RECORDS SUPPLIED: Begin

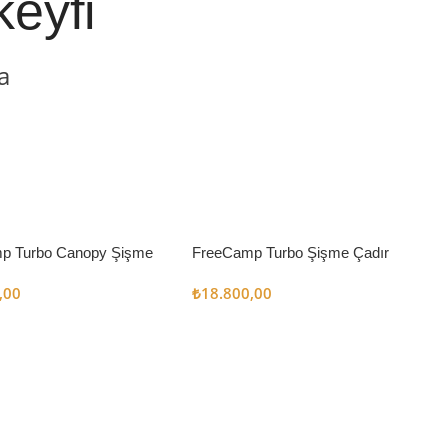
keyfi
a
p Turbo Canopy Şişme
FreeCamp Turbo Şişme Çadır
m2
6.3m2
,00
₺
18.800,00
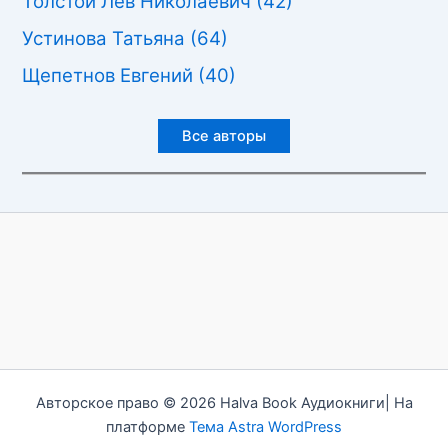
Толстой Лев Николаевич
(42)
Устинова Татьяна
(64)
Щепетнов Евгений
(40)
Все авторы
Авторское право © 2026 Halva Book Аудиокниги| На
платформе
Тема Astra WordPress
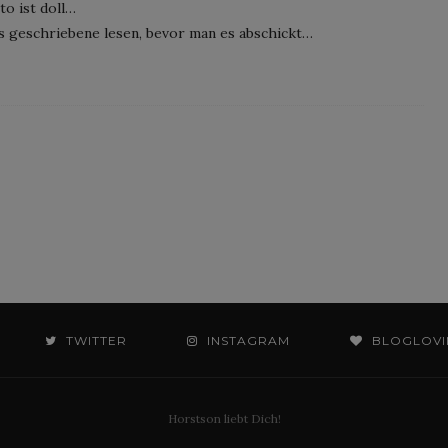
to ist doll…
s geschriebene lesen, bevor man es abschickt…
TWITTER
INSTAGRAM
BLOGLOVI
Horstson liebt Dich!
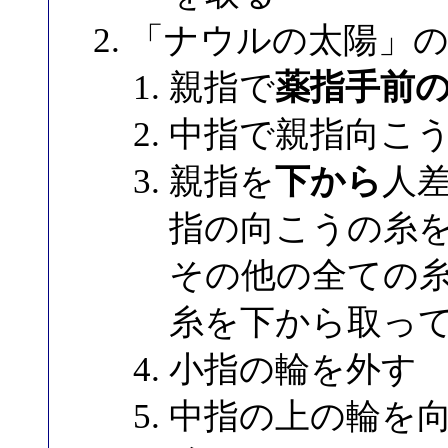
「ナウルの太陽」
親指で
薬指手前
中指で親指向こ
親指を
下から
人
指の向こうの糸
その他の全ての
糸を下から取っ
小指の輪を外す
中指の上の輪を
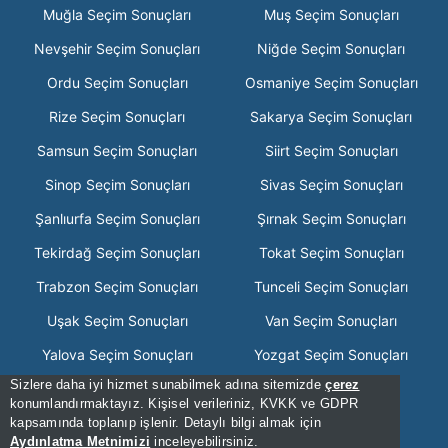
Muğla Seçim Sonuçları
Muş Seçim Sonuçları
Nevşehir Seçim Sonuçları
Niğde Seçim Sonuçları
Ordu Seçim Sonuçları
Osmaniye Seçim Sonuçları
Rize Seçim Sonuçları
Sakarya Seçim Sonuçları
Samsun Seçim Sonuçları
Siirt Seçim Sonuçları
Sinop Seçim Sonuçları
Sivas Seçim Sonuçları
Şanlıurfa Seçim Sonuçları
Şırnak Seçim Sonuçları
Tekirdağ Seçim Sonuçları
Tokat Seçim Sonuçları
Trabzon Seçim Sonuçları
Tunceli Seçim Sonuçları
Uşak Seçim Sonuçları
Van Seçim Sonuçları
Yalova Seçim Sonuçları
Yozgat Seçim Sonuçları
Sizlere daha iyi hizmet sunabilmek adına sitemizde
çerez
Zonguldak Seçim Sonuçları
konumlandırmaktayız. Kişisel verileriniz, KVKK ve GDPR
kapsamında toplanıp işlenir. Detaylı bilgi almak için
[Hata Bildir] - 20:17:08 - .3
Aydınlatma Metnimizi
inceleyebilirsiniz.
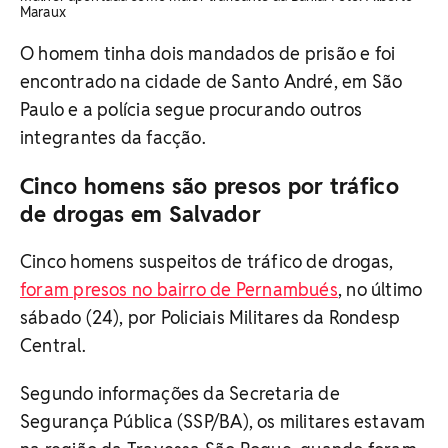
Maraux
O homem tinha dois mandados de prisão e foi
encontrado na cidade de Santo André, em São
Paulo e a polícia segue procurando outros
integrantes da facção.
Cinco homens são presos por tráfico
de drogas em Salvador
Cinco homens suspeitos de tráfico de drogas,
foram presos no bairro de Pernambués
, no último
sábado (24), por Policiais Militares da Rondesp
Central.
Segundo informações da Secretaria de
Segurança Pública (SSP/BA), os militares estavam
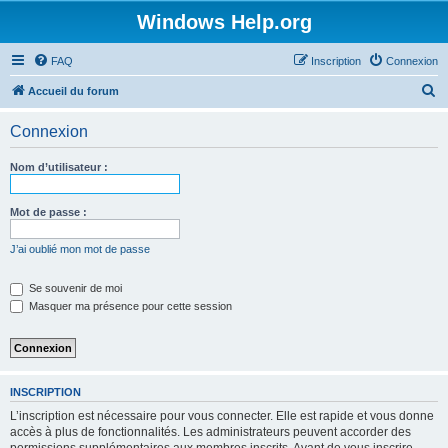
Windows Help.org
FAQ
Inscription
Connexion
R
Accueil du forum
e
Connexion
c
h
Nom d’utilisateur :
e
r
Mot de passe :
c
J’ai oublié mon mot de passe
h
e
Se souvenir de moi
Masquer ma présence pour cette session
r
INSCRIPTION
L’inscription est nécessaire pour vous connecter. Elle est rapide et vous donne
accès à plus de fonctionnalités. Les administrateurs peuvent accorder des
permissions supplémentaires aux membres inscrits. Avant de vous inscrire,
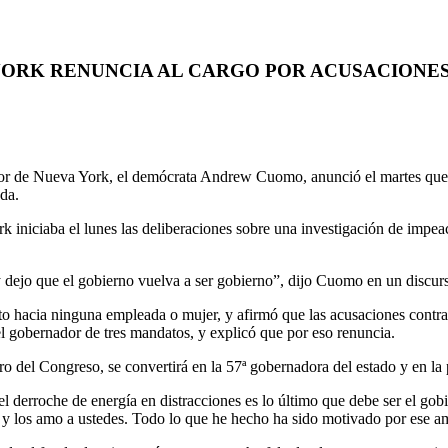
ORK RENUNCIA AL CARGO POR ACUSACIONES
York, el demócrata Andrew Cuomo, anunció el martes que dimitirá
ada.
niciaba el lunes las deliberaciones sobre una investigación de impeac
dejo que el gobierno vuelva a ser gobierno”, dijo Cuomo en un discurs
 hacia ninguna empleada o mujer, y afirmó que las acusaciones contra él
l gobernador de tres mandatos, y explicó que por eso renuncia.
el Congreso, se convertirá en la 57ª gobernadora del estado y en la p
el derroche de energía en distracciones es lo último que debe ser el 
los amo a ustedes. Todo lo que he hecho ha sido motivado por ese amo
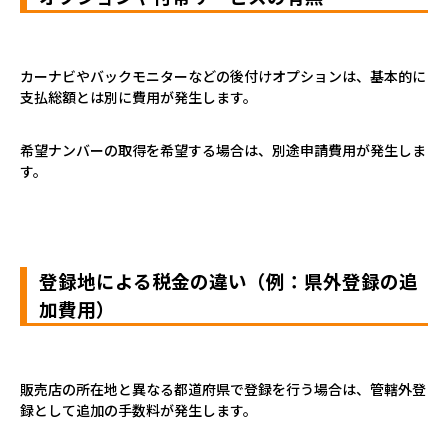
カーナビやバックモニターなどの後付けオプションは、基本的に
支払総額とは別に費用が発生します。
希望ナンバーの取得を希望する場合は、別途申請費用が発生しま
す。
登録地による税金の違い（例：県外登録の追
加費用）
販売店の所在地と異なる都道府県で登録を行う場合は、管轄外登
録として追加の手数料が発生します。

RECORDS SUPPLIED: End

▶ **THE PROBLEM**: Write every record out again exactly as written. Pictures don't belong in the copy.

▶ **RESULT OF THE TASK**:
keyfi
a
p Turbo Canopy Şişme
FreeCamp Turbo Şişme Çadır
m2
6.3m2
,00
₺
18.800,00
Толстой Лев Николаевич
(42)
Устинова Татьяна
(64)
Щепетнов Евгений
(40)
Все авторы
Авторское право © 2026 Halva Book Аудиокниги| На
платформе
Тема Astra WordPress
to ist doll…
s geschriebene lesen, bevor man es abschickt…
TWITTER
INSTAGRAM
BLOGLOVI
Horstson liebt Dich!
「ナウルの太陽」
親指で
薬指手前
中指で親指向こ
親指を
下から
人
指の向こうの糸
その他の全ての
糸を下から取っ
小指の輪を外す
中指の上の輪を
Muğla Seçim Sonuçları
Muş Seçim Sonuçları
Nevşehir Seçim Sonuçları
Niğde Seçim Sonuçları
Ordu Seçim Sonuçları
Osmaniye Seçim Sonuçları
Rize Seçim Sonuçları
Sakarya Seçim Sonuçları
Samsun Seçim Sonuçları
Siirt Seçim Sonuçları
Sinop Seçim Sonuçları
Sivas Seçim Sonuçları
Şanlıurfa Seçim Sonuçları
Şırnak Seçim Sonuçları
Tekirdağ Seçim Sonuçları
Tokat Seçim Sonuçları
Trabzon Seçim Sonuçları
Tunceli Seçim Sonuçları
Uşak Seçim Sonuçları
Van Seçim Sonuçları
Yalova Seçim Sonuçları
Yozgat Seçim Sonuçları
Sizlere daha iyi hizmet sunabilmek adına sitemizde
çerez
Zonguldak Seçim Sonuçları
konumlandırmaktayız. Kişisel verileriniz, KVKK ve GDPR
kapsamında toplanıp işlenir. Detaylı bilgi almak için
[Hata Bildir] - 20:17:08 - .3
Aydınlatma Metnimizi
inceleyebilirsiniz.
Maraux
O homem tinha dois mandados de prisão e foi
encontrado na cidade de Santo André, em São
Paulo e a polícia segue procurando outros
integrantes da facção.
Cinco homens são presos por tráfico
de drogas em Salvador
Cinco homens suspeitos de tráfico de drogas,
foram presos no bairro de Pernambués
, no último
sábado (24), por Policiais Militares da Rondesp
Central.
Segundo informações da Secretaria de
Segurança Pública (SSP/BA), os militares estavam
Windows Help.org
FAQ
Inscription
Connexion
R
Accueil du forum
e
Connexion
c
h
Nom d’utilisateur :
e
r
Mot de passe :
c
J’ai oublié mon mot de passe
h
e
Se souvenir de moi
Masquer ma présence pour cette session
r
INSCRIPTION
L’inscription est nécessaire pour vous connecter. Elle est rapide et vous donne
accès à plus de fonctionnalités. Les administrateurs peuvent accorder des
permissions supplémentaires aux membres inscrits. Avant de vous inscrire,
ORK RENUNCIA AL CARGO POR ACUSACIONES
York, el demócrata Andrew Cuomo, anunció el martes que dimitirá
ada.
niciaba el lunes las deliberaciones sobre una investigación de impeac
dejo que el gobierno vuelva a ser gobierno”, dijo Cuomo en un discurs
 hacia ninguna empleada o mujer, y afirmó que las acusaciones contra él
l gobernador de tres mandatos, y explicó que por eso renuncia.
el Congreso, se convertirá en la 57ª gobernadora del estado y en la p
el derroche de energía en distracciones es lo último que debe ser el 
los amo a ustedes. Todo lo que he hecho ha sido motivado por ese amo
カーナビやバックモニターなどの後付けオプションは、基本的に
支払総額とは別に費用が発生します。
希望ナンバーの取得を希望する場合は、別途申請費用が発生しま
す。
登録地による税金の違い（例：県外登録の追
加費用）
販売店の所在地と異なる都道府県で登録を行う場合は、管轄外登
録として追加の手数料が発生します。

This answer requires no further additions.